Mit 12 fühlt sie sich “miserable”, weil sie noch ganz am Anfang ihrer Social-Media-Karriere steht, ihre Vorbilder beneidet. Sechs Jahre später ist sie es, die einen Status erreicht hat, der beneidenswert ist – scheinbar. Denn sie fühlt sich immer noch schrecklich. Ganz ‘normale’ Mädchen und Jungs – das heißt, solche ohne professionelle Schauspiel- oder Modelwurzeln – präsentieren sich auf Instagram mit tollen Klamotten, an paradiesischen Orten und mit Traumkörpern, beim Sport und beim Essen. Alles ganz natürlich, glaubwürdig. Man ist ja nicht auf vogue.de und schaut sich keine gestellten Fotostrecken an, oder? Man ertappt sich dabei, dass man denkt “Wow – was für ein Leben!”. Vielleicht keimt ein wenig Neid auf. Aber im Grunde finden wir das, was Blogger und Instagramer zeigen, meist glaubwürdig. Social Media ist ja schließlich jedem zugänglich, alle diese ‘berühmten’ Menschen haben dort angefangen, wo wir immer noch stehen. Kein Gedanke daran, dass jemand, der es so weit geschafft hat, unzufrieden sein könnte.

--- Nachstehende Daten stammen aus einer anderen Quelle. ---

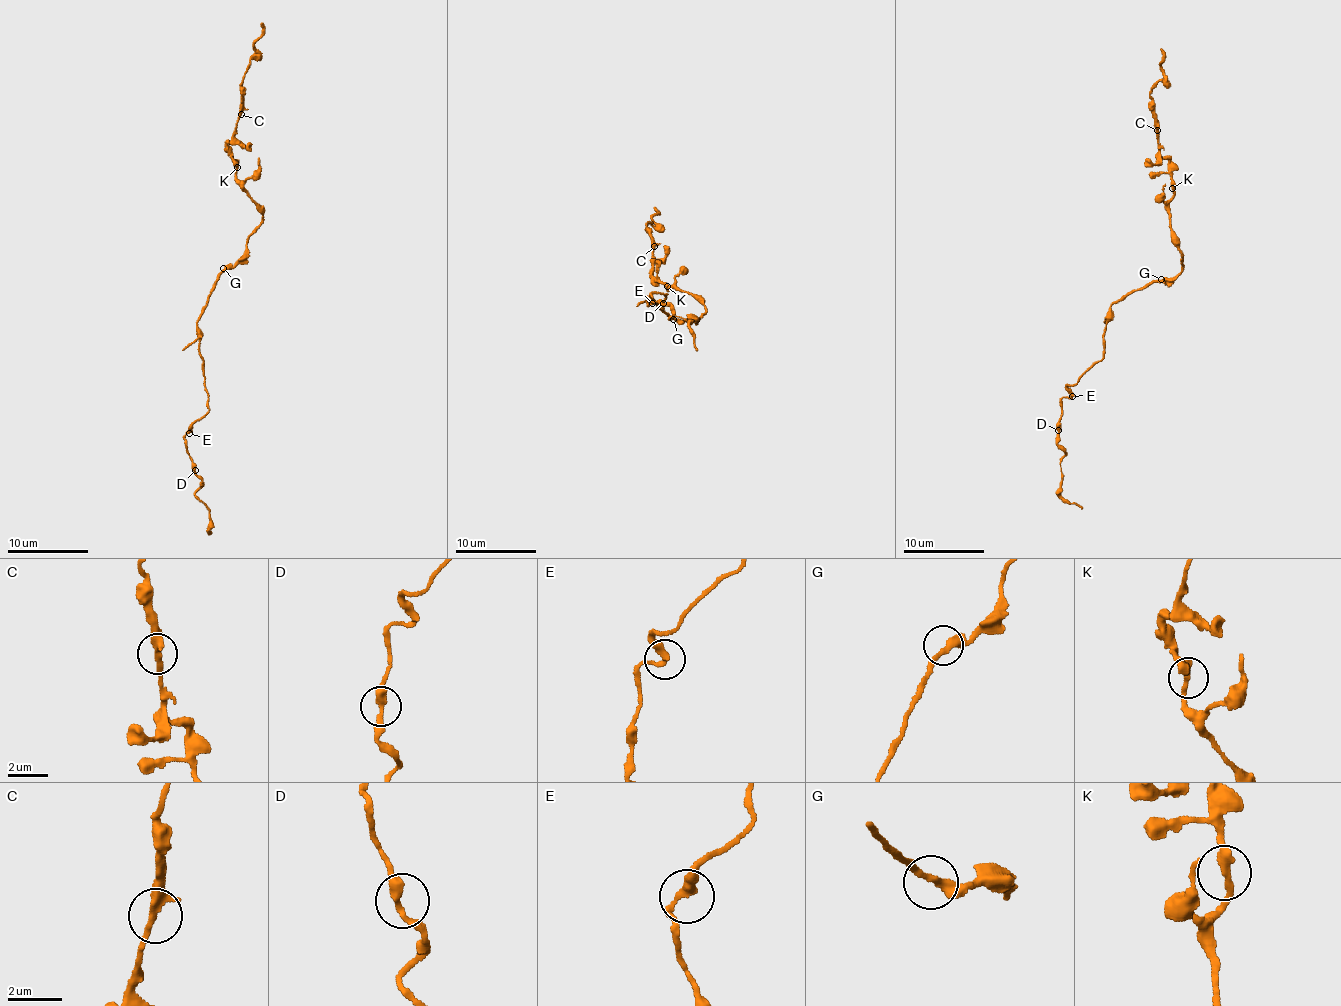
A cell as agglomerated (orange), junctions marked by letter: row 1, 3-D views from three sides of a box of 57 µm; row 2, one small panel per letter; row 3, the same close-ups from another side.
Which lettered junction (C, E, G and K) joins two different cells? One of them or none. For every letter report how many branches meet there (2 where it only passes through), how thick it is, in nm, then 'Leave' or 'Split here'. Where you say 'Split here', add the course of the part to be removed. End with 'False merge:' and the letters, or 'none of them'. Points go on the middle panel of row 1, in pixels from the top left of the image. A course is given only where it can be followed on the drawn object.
C: Branches: 2. Thickness 320 nm. Leave
E: Branches: 2. Thickness 300 nm. Leave
G: Branches: 2. Thickness 320 nm. Leave
K: Branches: 2. Thickness 320 nm. Leave
False merge: none of them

Mit ihrem emotionalen Video hat Essena einen ersten kleinen Schritt getan, dass diese Glaubwürdigkeit bröckelt. Sie prangert die konstruierte Realität, die nichtssagenden Fotoshoots, die gestellten Situationen und die perfekte Maske an. Sie hatte alles, sagt sie. Und doch nichts, sie ist allein und weiß nicht, was sie mit ihrem Leben anstellen soll. Ein Leben, dass auf der Anerkennung von Leuten fußt, die sie nicht mal kennt – das kann es doch nicht sein. Folgerichtig ändert Essena alle ihre Instagram-Untertitel, erklärt die wahren Hintergründe des Bildes. Sie löscht fast alle Videos ihres Youtube-Kanals, außer jene, hinter deren Inhalten sie ehrlich steht.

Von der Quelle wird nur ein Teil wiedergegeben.